Im Nachgang zur Beratung des Solidaritätsbeitrags im Zusammenhang mit dem Bergsturz in Blatten hat die Finanzkommission des Nationalrates an ihrer Sitzung vom 10.[NB]Juni 2025 eine Kommissionsmotion beraten, mit der eine gesetzliche Grundlage für Katastrophenhilfe des Bundes gefordert wird. In der Finanzkommission wurden folgende Punkte diskutiert: Soll der Bund in Zukunft gesetzlich verpflichtet sein, im Falle einer Katastrophe einzugreifen, und wenn ja, wie? Bislang beruhte die Hilfe des Bundes fast immer auf Einzelfallentscheidungen oder auf Notrecht. Es gibt keine klare rechtliche Grundlage. Es wurde daran erinnert, dass die geltenden Gesetze tatsächlich einige Regeln enthalten, beispielsweise im Bevölkerungs- und Zivilschutzgesetz, im Gewässerschutzgesetz oder im Waldgesetz. Es gibt aber kein umfassendes Bundesgesetz, das die Bedingungen und Verantwortlichkeiten und das Verfahren für die finanzielle und organisatorische Unterstützung bei Naturkatastrophen oder anderen Ereignissen beim Bund klar festlegt. Einzelfalllösungen schaffen Unsicherheit und setzen die Behörden in Krisensituationen unter grossen Druck.

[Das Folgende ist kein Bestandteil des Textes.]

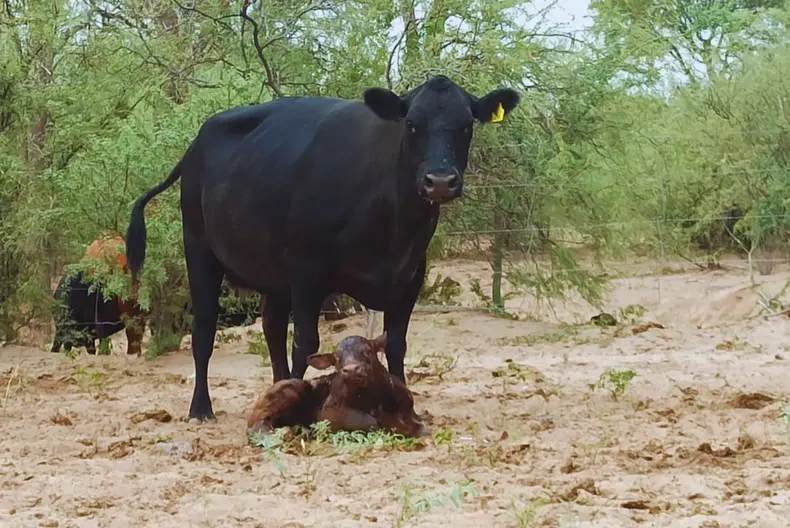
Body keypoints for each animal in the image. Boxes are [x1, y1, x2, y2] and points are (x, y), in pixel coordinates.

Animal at [125, 74, 520, 422]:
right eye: (411, 124)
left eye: (466, 125)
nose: (439, 181)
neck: (392, 229)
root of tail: (196, 145)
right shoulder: (306, 272)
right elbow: (306, 342)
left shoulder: (410, 276)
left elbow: (395, 344)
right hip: (199, 248)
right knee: (205, 329)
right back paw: (201, 409)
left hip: (272, 273)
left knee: (271, 327)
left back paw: (275, 387)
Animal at [246, 333, 430, 438]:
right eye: (337, 358)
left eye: (368, 351)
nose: (351, 369)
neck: (369, 398)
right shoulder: (329, 413)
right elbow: (369, 421)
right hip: (291, 389)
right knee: (256, 428)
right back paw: (286, 434)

Ein zentrales Argument dafür, dass eine neue Gesetzgebung notwendig ist, ist die Zunahme der Anzahl Naturkatastrophen, die in der Schweiz passieren. Es wurde darauf hingewiesen, dass Erdrutsche in den letzten Jahrzehnten deutlich zugenommen haben und dass in Zukunft weitere bedeutende Ereignisse wahrscheinlich sind. In diesem Zusammenhang ist es entscheidend, dass der Bund schnell, einfach und effektiv handeln kann, um die betroffenen Kantone und Gemeinden zu unterstützen, und dass seine eigene Handlungsfähigkeit gewährleistet ist.

In der Diskussion haben mehrere Redner darauf bestanden, dass ein solches Gesetz den Föderalismus respektieren müsse; die Hauptverantwortung für das Management und die Bewältigung von Erdrutschen müsse in den Händen der Kantone bleiben. Der Bund muss in der Lage sein, in Ausnahmefällen und nach klar definierten Regeln zu intervenieren. Eine klare Unterscheidung ist notwendig, um Missbrauch zu verhindern, bei dem der Bund zu einer allgemeinen Versicherung würde. Die rechtlichen Kriterien für die Intervention sollen präzise sein, zum Beispiel, indem die Hilfe auf Ereignisse grossen Ausmasses beschränkt wird. Daher besteht die Notwendigkeit einer neuen gesetzlichen Grundlage.

Einige Mitglieder der Kommission kritisierten das Fehlen von Daten über frühere Hilfen und deren Wirksamkeit. Sie wünschten sich eine umfassende Analyse, bevor ein Gesetz vorbereitet wird. Die Mehrheit war jedoch der Meinung, dass man die Gelegenheit nutzen sollte, um die Diskussion jetzt zu beginnen und die Erfahrungen aus den jüngsten und aus früheren Katastrophen in diesen Prozess einzubringen.

Schliesslich hat die Kommission knapp, mit Stichentscheid der Präsidentin, entschieden, den Bundesrat mit der Vorbereitung eines Entwurfes für ein Bundesgesetz zu beauftragen. Dieses Gesetz muss die Bedingungen, die Verantwortlichkeit und die Verfahren für die finanzielle und organisatorische Unterstützung des Bundes bei Naturkatastrophen oder schweren Ereignissen klar definieren. Ziel ist es, die Handlungsfähigkeit des Bundes in aussergewöhnlichen Situationen zu stärken, die Zusammenarbeit mit den Kantonen und den bestehenden Systemen zu klären und eine Unterstützung zu gewährleisten, die transparent, gerecht und effektiv ist.